▶ [What is required]
Set down the lines below word for word, starting at the line with "Противодействие коррупции" and continuing up to and including the line with "урегулированию конфликта интер".

(Saved entries)
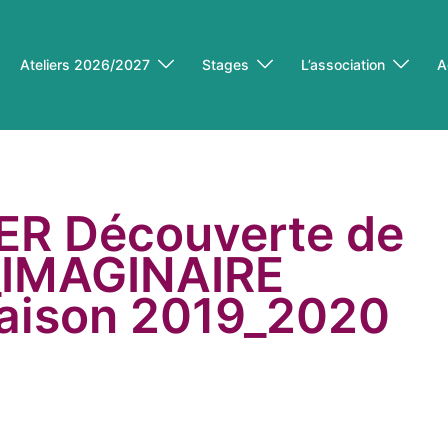
Ateliers 2026/2027
Stages
L’association
A
ER Découverte de
o_IMAGINAIRE
ison 2019_2020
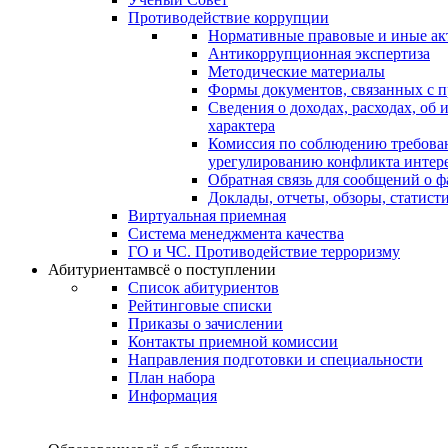
Противодействие коррупции
Нормативные правовые и иные ак
Антикоррупционная экспертиза
Методические материалы
Формы документов, связанных с п
Сведения о доходах, расходах, об
характера
Комиссия по соблюдению требова
урегулированию конфликта интер
Обратная связь для сообщений о 
Доклады, отчеты, обзоры, статис
Виртуальная приемная
Система менеджмента качества
ГО и ЧС. Противодействие терроризму
Абитуриентам
всё о поступлении
Список абитуриентов
Рейтинговые списки
Приказы о зачислении
Контакты приемной комиссии
Направления подготовки и специальности
План набора
Информация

▶ [Output of the exercise]
Противодействие коррупции
Нормативные правовые и иные ак
Антикоррупционная экспертиза
Методические материалы
Формы документов, связанных с п
Сведения о доходах, расходах, об
характера
Комиссия по соблюдению требова
урегулированию конфликта интер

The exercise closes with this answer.